I relate to her. All my life I’ve experienced numbing out—sometimes on purpose; other times as the general go-to mode of my body. That means I feel out-of-place, lost, or just not interested in the vulnerability of connecting.

Years of neglect also hang out in my body. No wonder I get weary and can’t always stay awake emotionally. Perhaps some part of me has lost its memory or its ability to function with and for me.

And so I move on to something else instead of sitting with it. Or wondering about it, loving or even soothing it. Or welcoming it as a major part of the woman I’ve been and have become.

I’m a writer. I want to connect with what’s going on inside me, not just with thoughts running through my mind. I want to listen to myself, speak from within myself. Yet I’ve guarded so much for so long.

Can numbness lead to death? I don’t know. Perhaps I’m hiding from my voice. Sometimes I’m apprehensive about what I might discover or write and then let go. Even before I understand it fully.

From the moment I became a living human being, You’ve been there. Even when I was too terrified to be there. Too terrified to sit quietly with whatever was going on inside this woman I keep calling ‘me.’

Am I afraid right now? I want to believe You hold me close and won’t let me stray far from home. Yet I still think it’s my job to keep myself from straying. Maybe that’s why writing feels dangerous. My words are out there. I can’t control how they’re read or used or abused. Or heard and dissected.

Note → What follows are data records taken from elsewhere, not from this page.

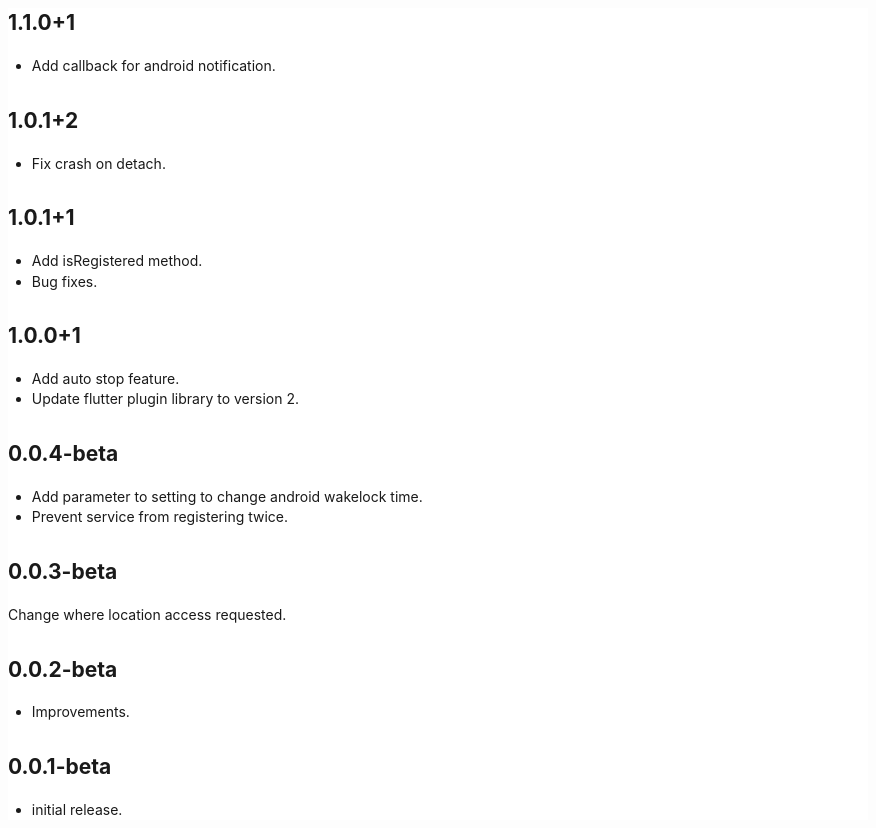 ## 1.1.0+1
* Add callback for android notification.

## 1.0.1+2
* Fix crash on detach.

## 1.0.1+1
* Add isRegistered method.
* Bug fixes.

## 1.0.0+1
* Add auto stop feature.
* Update flutter plugin library to version 2.

## 0.0.4-beta
* Add parameter to setting to change android wakelock time.
* Prevent service from registering twice.

## 0.0.3-beta
Change where location access requested.

## 0.0.2-beta

* Improvements.

## 0.0.1-beta

* initial release.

A voice seems more fragile than a body. More connected to soul. More vulnerable to attack. Yet when I’ve done my best to be truthful, and have given it away so that the river moves on within and through me, I’m not sure what else I can do except build a dam.

I know about dams. I’ve constructed many in my lifetime. Little dams. Big dams. Complex, contorted, impenetrable dams. Trying desperately to escape the truth about me.

And what if the truth about me is beautiful? Lovely? What then? Have I killed it?

A small Christmas cactus blossom rests in front of me on my desk. A lovely, fading pinkish magenta. Its fragile petals look like limp gauze wings folded around its core. It isn’t ugly; it’s dying. Doing what lovely flowers do after giving themselves away.

It’s the only way to live. Not forever, but in this present moment. My calendar lies to me daily. It promises more than it or I can deliver. I want to live this one day as if there were no tomorrow. No more, and no less.

© Elouise Renich Fraser, 15 January 2018
Photo found at pxhere.com

This isn’t what I expected

I wrote the free-verse poem below last night after writing a long journal entry about the current state of my life. The poem is an open letter to my Creator. An attempt to lay it out just as it is, given unexpected health events of the last few years that seem to have hemmed me in.

This isn’t what I expected
This endless run of days and nights
Wondering why this and not that

Retirement was a golden orb
A sparkling promise that kept me going
Until I couldn’t go any longer

There’s so much to love about it
That it feels like betrayal to say this:
I don’t feel retired; I feel disappeared.

Disappeared from what’s happening
Disappeared from minds and memories
Disappeared from action, whatever it is today

I wake each morning wondering
What will be the meaning of this day?
What will it add up to when the sun goes down?

Writing is a gift and blessing I gladly receive
Not going to work each day is also a blessing
Until I no longer have any ‘real work’

No need to be somewhere at a certain time
No collaboration about things that make a difference
Or participation in discussion about things that matter

And there’s the rub—this strange reality of just being
Instead of measuring myself by what I do
Or how many people are counting on me to ‘be there’

Is it really enough to take care of this tired old body
With its growing list of limitations and special needs?
Is this the meaning of my life at this time?

Please advise.
Elouise

P.S. to my Dear Readers: I’m grateful beyond words for your presence in my life. Blogging is my lifeline. I can’t imagine the last several years without it. Thank you for being here—many of you from the beginning. I pray you’re finding hope and peace this Advent season, no matter what your current circumstances may be.